Random forest implementation in Lua 5.1

Primary LanguageLuaMIT LicenseMIT

random-forest

Random forest implementation in Lua 5.1

This is a Lua implementation of random forests using ID3 decision trees for text classifiaction (also implemented here in Lua) targeting Lua 5.1 compatibility. This project is educational in nature---I make no claims as to its suitability for any purpose. If you are considering this rock for inclusion in your project, please understand that is not suitable for production.

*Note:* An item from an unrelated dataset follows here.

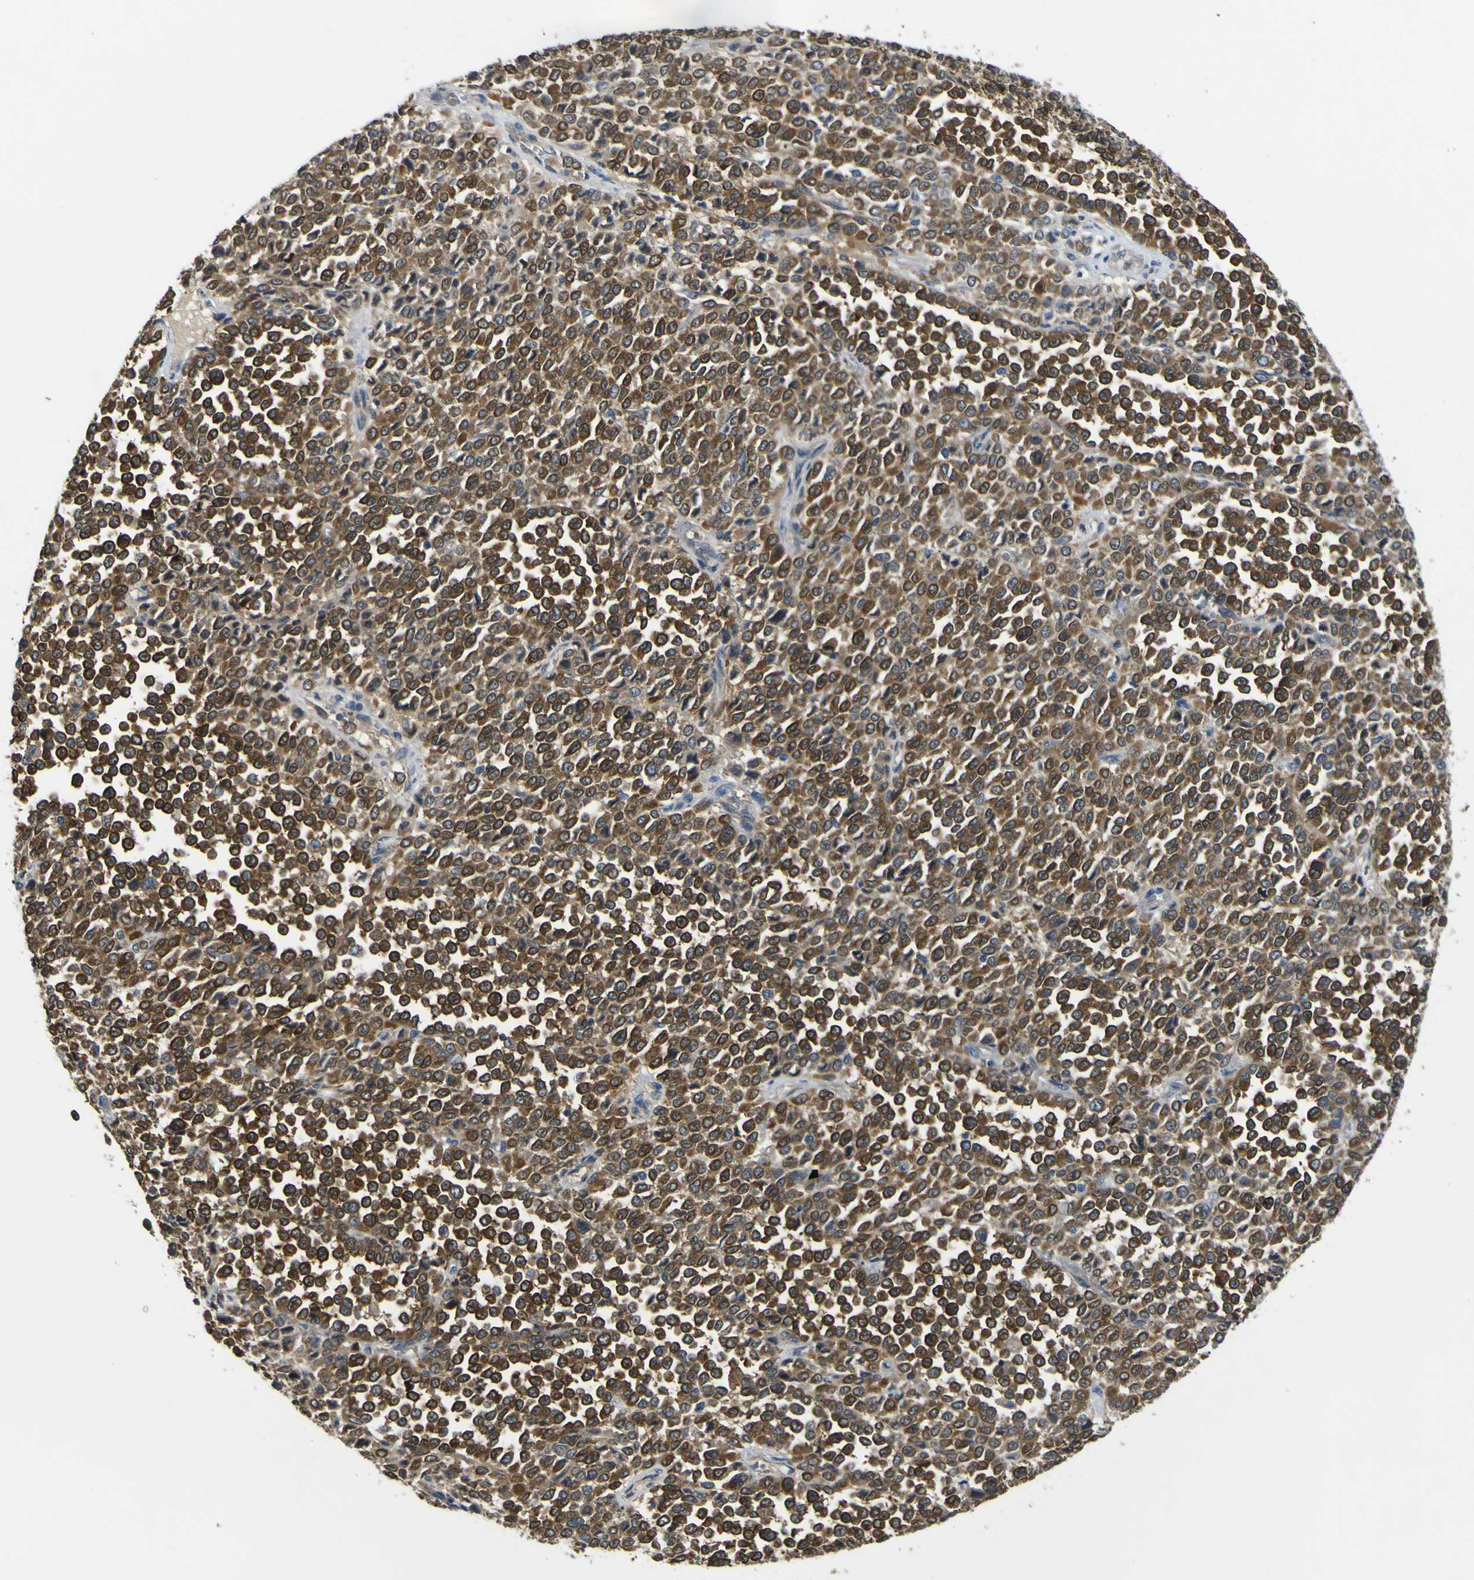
{"staining": {"intensity": "moderate", "quantity": ">75%", "location": "cytoplasmic/membranous"}, "tissue": "melanoma", "cell_type": "Tumor cells", "image_type": "cancer", "snomed": [{"axis": "morphology", "description": "Malignant melanoma, Metastatic site"}, {"axis": "topography", "description": "Pancreas"}], "caption": "The photomicrograph demonstrates immunohistochemical staining of melanoma. There is moderate cytoplasmic/membranous positivity is seen in about >75% of tumor cells. (DAB (3,3'-diaminobenzidine) IHC with brightfield microscopy, high magnification).", "gene": "EML2", "patient": {"sex": "female", "age": 30}}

Why did you decide on this project?

  • Closer understanding of a popular machine learning approach
  • Hands-on experience with a small, fast, and highly-embeddable dynamic language
  • Hobby project to keep me occupied spring of 2017

Overwhelmingly, this project is about learning and having fun with Lua!

What works?

  • Text tokenization (words or phrases)
  • Decision trees
  • Randomized decision trees
  • Random forests
  • Tree and data serialization

What's still needed?

  • Proper implementation of cross-validation
  • Better documentation and a documentation generation scheme

Example?

Symbolizer = require("Symbolizer").Symbolizer
Forest = require("Forest").Forest
local s = Symbolizer()
s:gen_sym("text needed to be converted into a set of symbols...")
s:gen_sym("more text...")
s:drop(2) -- Limit to symbols occuring at least twice
local symbols = s:all_symbols()
local examples = {
    {'class1', s:sym("text...")},
    {'class2', s:sym("text...")},
}
local f = Forest{examples=examples, symbols=symbols, size=10}
f:train()
f:eval("Any new text, returns the classification")

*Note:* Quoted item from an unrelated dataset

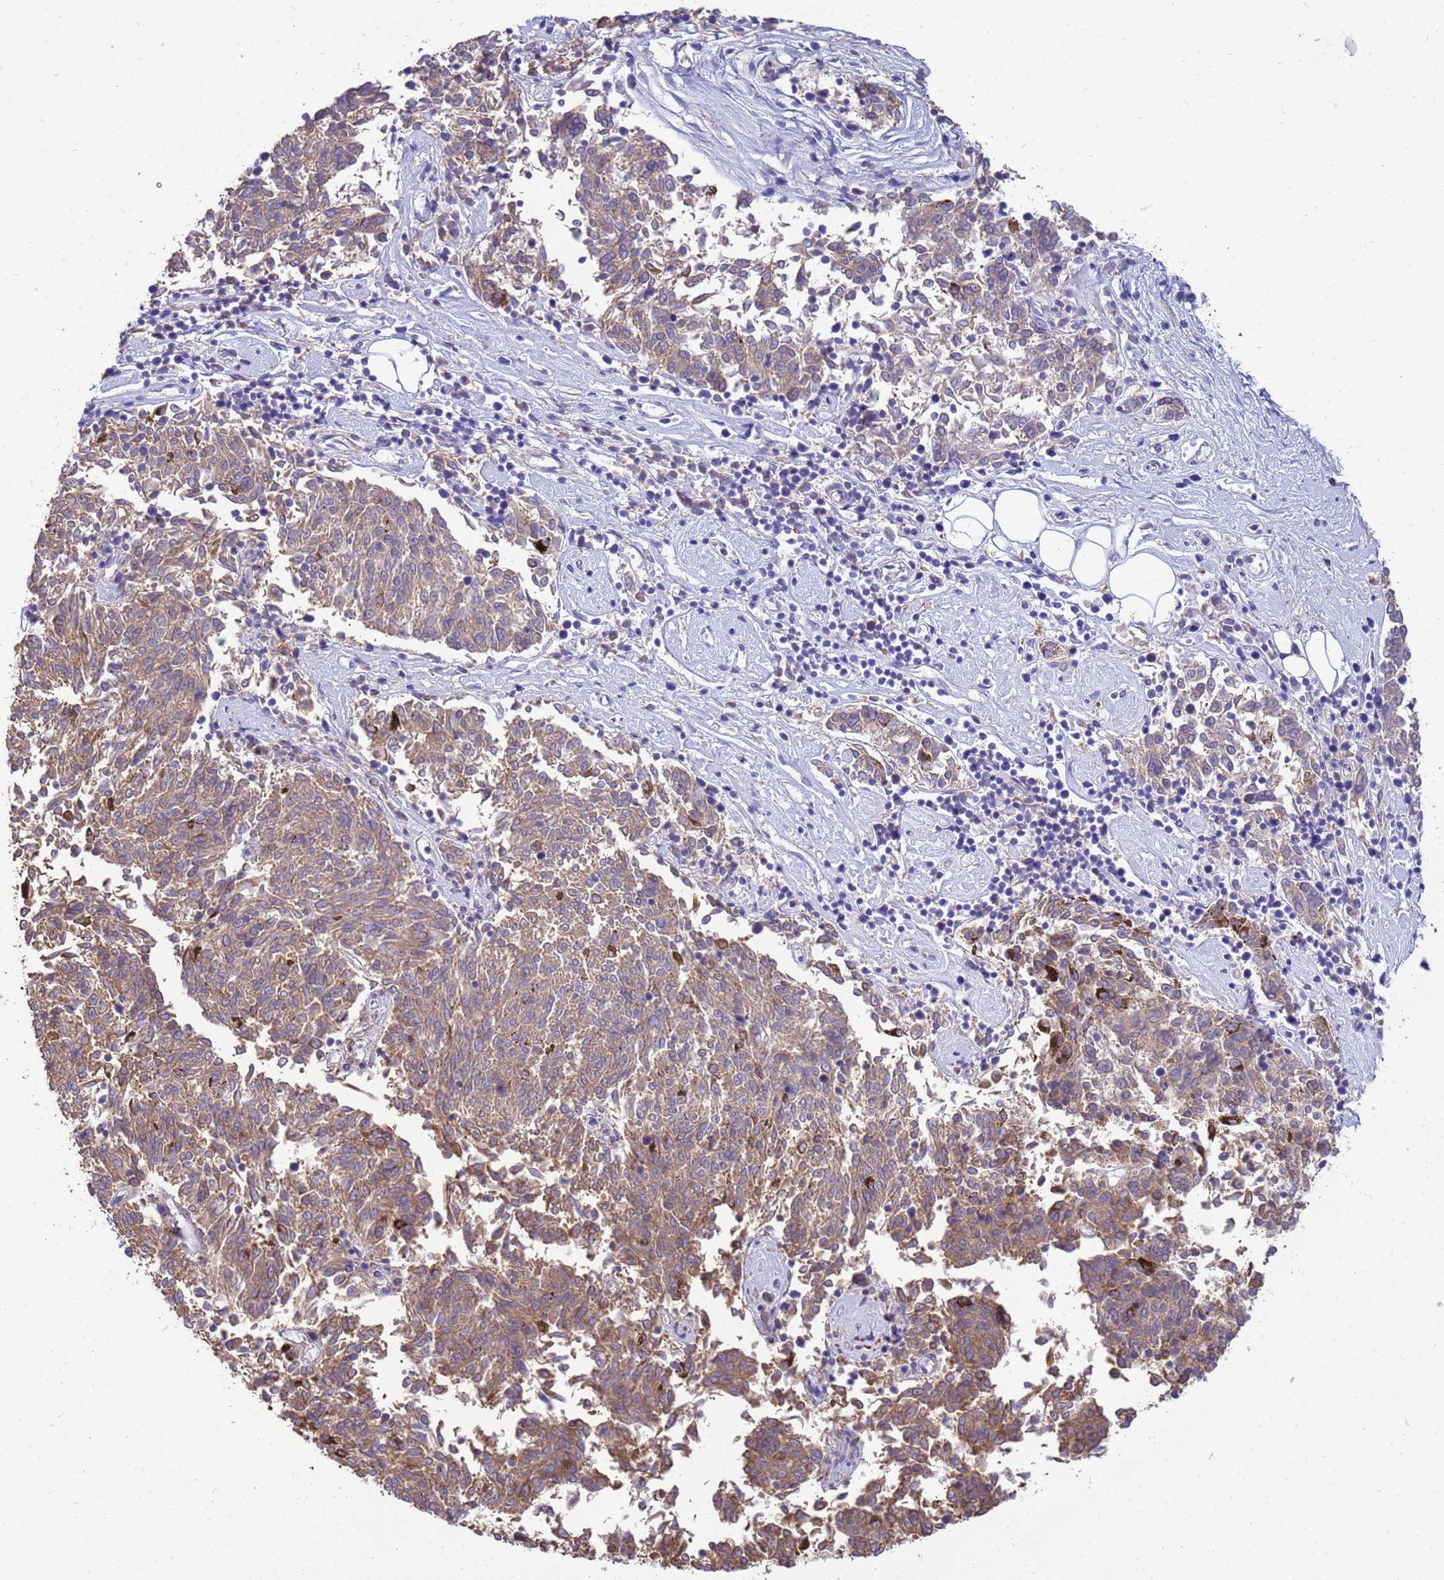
{"staining": {"intensity": "weak", "quantity": ">75%", "location": "cytoplasmic/membranous"}, "tissue": "melanoma", "cell_type": "Tumor cells", "image_type": "cancer", "snomed": [{"axis": "morphology", "description": "Malignant melanoma, NOS"}, {"axis": "topography", "description": "Skin"}], "caption": "About >75% of tumor cells in melanoma exhibit weak cytoplasmic/membranous protein staining as visualized by brown immunohistochemical staining.", "gene": "TUBB1", "patient": {"sex": "female", "age": 72}}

Tuning parameters for the Forest:

  • node_factor: what proportion of features should be considered at random when choosing the best feature to split on?
  • bag_factor: what proportion of all known features should be considered when creating a random tree root?

How should I use this?

Make sure that you have Lua 5.1 (it may or may not work in other versions--not tested) and penlight installed. Files contain examples. I have not yet written a script to automatically generate documentation, but additional options and configuration should be evident. I use a utility script called path-compat that you will likely need to change to match your real path, or simply delete the file if you are not using LuaJIT from the Ubuntu repositories. (If you are, you will need to set your PATH and CPATH there to match your Lua installation's defaults for CLua).

The only feature that comes to mind that isn't shown in the above example is the ability to serialize both data and fully-generated trees into text or tables, and the phrasing size in the Symbolizer is adjustable with a trivial argument.